» What is required
Please update the proof plan from "[proofplan]" to "to the quotient." by putting "leading column" in place of "first column".

» Selected passage
[proofplan]
We first verify the displayed relations by direct multiplication. For generation, we let $H := \langle S,T\rangle$ and prove that the left action of $H$ on primitive integer column vectors can reduce every first column of a matrix in $SL_2(\mathbb{Z})$ to $(\pm 1,0)^\top$. Once the first column is reduced, the determinant condition forces the reduced matrix to be either a power of $T$ or $-1$ times a power of $T$, both of which lie in $H$. This shows the original matrix lies in $H$, and the statement for $PSL_2(\mathbb{Z})$ follows by passing to the quotient.
[/proofplan]
[step:Verify the two matrix relations by multiplication]
We compute
\begin{align*}
S^2
&=
\begin{pmatrix}
0 & -1 \\
1 & 0
\end{pmatrix}
\begin{pmatrix}
0 & -1 \\
1 & 0
\end{pmatrix}
=
\begin{pmatrix}
-1 & 0 \\
0 & -1
\end{pmatrix}
= -I.
\end{align*}
Next,
\begin{align*}
ST
&=
\begin{pmatrix}
0 & -1 \\
1 & 0
\end{pmatrix}
\begin{pmatrix}
1 & 1 \\
0 & 1
\end{pmatrix}
=
\begin{pmatrix}
0 & -1 \\
1 & 1
\end{pmatrix},
\\
(ST)^2
&=
\begin{pmatrix}
0 & -1 \\
1 & 1
\end{pmatrix}
\begin{pmatrix}
0 & -1 \\
1 & 1
\end{pmatrix}
=
\begin{pmatrix}
-1 & -1 \\
1 & 0
\end{pmatrix},
\\
(ST)^3
&=
\begin{pmatrix}
-1 & -1 \\
1 & 0
\end{pmatrix}
\begin{pmatrix}
0 & -1 \\
1 & 1
\end{pmatrix}
=
\begin{pmatrix}
-1 & 0 \\
0 & -1
\end{pmatrix}
= -I.
\end{align*}
Thus $S^2 = (ST)^3 = -I$.
[/step]
[step:Reduce every primitive integer column vector using $S$ and powers of $T$]
Let $H := \langle S,T\rangle$ be the subgroup of $SL_2(\mathbb{Z})$ generated by $S$ and $T$. Since $T \in H$, every integer power $T^q$ with $q \in \mathbb{Z}$ belongs to $H$.
[claim:Primitive column reduction]
For every pair $(a,c) \in \mathbb{Z}^2$ with $\gcd(a,c)=1$, there exist $w \in H$ and $\varepsilon \in \{1,-1\}$ such that
\begin{align*}
w
\begin{pmatrix}
a \\
c
\end{pmatrix}
=
\begin{pmatrix}
\varepsilon \\
0
\end{pmatrix}.

(Spatial layout entries)
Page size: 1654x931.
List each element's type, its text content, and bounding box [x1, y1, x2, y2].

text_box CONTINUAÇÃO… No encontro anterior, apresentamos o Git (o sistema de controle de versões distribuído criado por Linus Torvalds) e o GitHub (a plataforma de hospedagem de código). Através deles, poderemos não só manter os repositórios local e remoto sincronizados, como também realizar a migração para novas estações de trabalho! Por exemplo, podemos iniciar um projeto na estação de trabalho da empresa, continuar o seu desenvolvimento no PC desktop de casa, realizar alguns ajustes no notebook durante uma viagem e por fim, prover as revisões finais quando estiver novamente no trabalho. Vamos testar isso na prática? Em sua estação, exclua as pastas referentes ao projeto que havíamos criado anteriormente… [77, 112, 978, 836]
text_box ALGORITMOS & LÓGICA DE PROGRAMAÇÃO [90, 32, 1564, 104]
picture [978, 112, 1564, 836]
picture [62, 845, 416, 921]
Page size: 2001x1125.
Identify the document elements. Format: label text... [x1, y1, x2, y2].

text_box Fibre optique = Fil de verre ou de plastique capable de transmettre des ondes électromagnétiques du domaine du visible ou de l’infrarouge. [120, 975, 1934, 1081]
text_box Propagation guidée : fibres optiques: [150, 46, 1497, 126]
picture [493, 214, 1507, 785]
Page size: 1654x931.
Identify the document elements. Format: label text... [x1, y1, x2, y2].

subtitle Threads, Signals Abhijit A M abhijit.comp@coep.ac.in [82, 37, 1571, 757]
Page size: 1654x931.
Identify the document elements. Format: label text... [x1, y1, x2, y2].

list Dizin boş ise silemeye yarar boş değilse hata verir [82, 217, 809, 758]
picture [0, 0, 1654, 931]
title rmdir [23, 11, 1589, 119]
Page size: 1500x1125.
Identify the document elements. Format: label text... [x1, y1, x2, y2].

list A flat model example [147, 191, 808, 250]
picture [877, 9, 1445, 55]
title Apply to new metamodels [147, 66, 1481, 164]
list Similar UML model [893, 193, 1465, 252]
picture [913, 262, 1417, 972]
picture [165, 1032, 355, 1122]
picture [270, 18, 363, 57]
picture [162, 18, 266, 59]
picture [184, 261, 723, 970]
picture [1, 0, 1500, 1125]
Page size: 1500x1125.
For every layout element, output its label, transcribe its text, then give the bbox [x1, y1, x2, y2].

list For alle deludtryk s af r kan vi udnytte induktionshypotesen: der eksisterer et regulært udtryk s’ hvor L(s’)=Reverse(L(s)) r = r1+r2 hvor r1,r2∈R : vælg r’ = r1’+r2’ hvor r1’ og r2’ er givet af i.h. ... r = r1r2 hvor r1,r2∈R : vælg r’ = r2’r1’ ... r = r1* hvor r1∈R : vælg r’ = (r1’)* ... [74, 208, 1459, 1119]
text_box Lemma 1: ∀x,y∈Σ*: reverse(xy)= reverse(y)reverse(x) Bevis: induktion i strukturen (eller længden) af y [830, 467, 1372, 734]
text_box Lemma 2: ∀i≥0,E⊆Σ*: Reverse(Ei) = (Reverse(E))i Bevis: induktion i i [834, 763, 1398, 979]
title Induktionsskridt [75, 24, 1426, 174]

» Response
[proofplan]
We first verify the displayed relations by direct multiplication. For generation, we let $H := \langle S,T\rangle$ and prove that the left action of $H$ on primitive integer column vectors can reduce every leading column of a matrix in $SL_2(\mathbb{Z})$ to $(\pm 1,0)^\top$. Once the leading column is reduced, the determinant condition forces the reduced matrix to be either a power of $T$ or $-1$ times a power of $T$, both of which lie in $H$. This shows the original matrix lies in $H$, and the statement for $PSL_2(\mathbb{Z})$ follows by passing to the quotient.